Absolutely beautiful pics. I have an old variety as a gift; would love some tips to bring it to bloom.


----------



## Paphman910 (Mar 1, 2014)

Fantastic!


----------



## eggshells (Mar 1, 2014)

AdamD said:


> Wow! That is a great clone. Any measurements?





Ozpaph said:


> "not bad" is a serious understatement. That's a seriously good roth (unless its 6" across).



Dorsal Size: 5cm, Natural Spread is: 27cm



jemmam said:


> Absolutely beautiful pics. I have an old variety as a gift; would love some tips to bring it to bloom.

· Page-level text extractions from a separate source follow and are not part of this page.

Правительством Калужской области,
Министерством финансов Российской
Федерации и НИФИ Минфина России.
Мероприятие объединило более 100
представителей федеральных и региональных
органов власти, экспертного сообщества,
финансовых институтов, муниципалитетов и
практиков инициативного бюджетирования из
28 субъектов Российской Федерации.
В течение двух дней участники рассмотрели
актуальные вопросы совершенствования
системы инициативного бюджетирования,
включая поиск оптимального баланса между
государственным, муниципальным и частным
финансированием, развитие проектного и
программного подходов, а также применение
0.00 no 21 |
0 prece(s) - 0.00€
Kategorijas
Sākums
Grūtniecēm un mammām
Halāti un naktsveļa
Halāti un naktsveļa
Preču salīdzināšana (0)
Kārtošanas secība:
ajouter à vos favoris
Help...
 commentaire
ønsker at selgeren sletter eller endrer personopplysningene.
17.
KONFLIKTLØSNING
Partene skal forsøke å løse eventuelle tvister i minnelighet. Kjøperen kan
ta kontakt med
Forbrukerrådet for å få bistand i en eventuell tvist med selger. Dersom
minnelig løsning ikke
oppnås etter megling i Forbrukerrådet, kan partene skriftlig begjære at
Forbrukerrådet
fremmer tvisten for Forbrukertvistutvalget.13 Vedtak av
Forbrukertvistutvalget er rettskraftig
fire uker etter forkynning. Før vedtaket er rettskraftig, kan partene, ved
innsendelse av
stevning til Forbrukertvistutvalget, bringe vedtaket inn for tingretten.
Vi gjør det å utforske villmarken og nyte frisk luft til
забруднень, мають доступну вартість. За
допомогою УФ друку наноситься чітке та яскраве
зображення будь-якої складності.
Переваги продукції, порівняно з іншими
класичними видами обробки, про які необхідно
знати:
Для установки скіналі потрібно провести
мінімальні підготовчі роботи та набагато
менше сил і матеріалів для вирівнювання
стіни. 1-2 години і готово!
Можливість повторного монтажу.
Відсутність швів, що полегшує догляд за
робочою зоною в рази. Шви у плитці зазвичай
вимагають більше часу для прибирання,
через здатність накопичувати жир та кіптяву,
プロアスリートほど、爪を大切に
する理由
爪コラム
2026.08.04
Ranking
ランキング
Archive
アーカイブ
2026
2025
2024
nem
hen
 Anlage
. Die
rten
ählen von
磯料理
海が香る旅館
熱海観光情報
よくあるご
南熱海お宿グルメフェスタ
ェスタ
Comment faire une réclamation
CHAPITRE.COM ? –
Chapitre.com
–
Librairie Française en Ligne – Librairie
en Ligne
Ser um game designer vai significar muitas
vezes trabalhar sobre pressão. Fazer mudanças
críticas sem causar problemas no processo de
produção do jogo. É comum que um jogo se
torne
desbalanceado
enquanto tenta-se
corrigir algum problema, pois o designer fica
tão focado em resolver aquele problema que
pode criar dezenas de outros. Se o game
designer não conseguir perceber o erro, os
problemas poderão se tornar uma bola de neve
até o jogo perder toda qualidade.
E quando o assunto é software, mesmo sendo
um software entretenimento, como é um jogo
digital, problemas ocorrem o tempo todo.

I know some older clones are harder to bloom but the new ones are quite easy to bloom and relatively fast growing too.


----------



## emydura (Mar 1, 2014)

Just outstanding and it is only a first flowering. Imagine how good this is going to look when it is a big clump.


----------



## SlipperKing (Mar 1, 2014)

Love the pattern on the petals. Outstanding markings


----------



## tenman (Mar 1, 2014)

I'm so glad you don't like it. Send it to me. I think it's perfect!!


----------



## raymond (Mar 1, 2014)

wow very nice color verydark


----------



## nathalie (Mar 2, 2014)

very nice


----------



## Trithor (Mar 2, 2014)

That has to be one of the epic understatements! First flowering, 4 blooms, fantastic colour, wow petal stance, awesome bold markings, nicely elevated first bloom, and the bloom presentation sure to improve on subsequent flowerings! An enviable display!


----------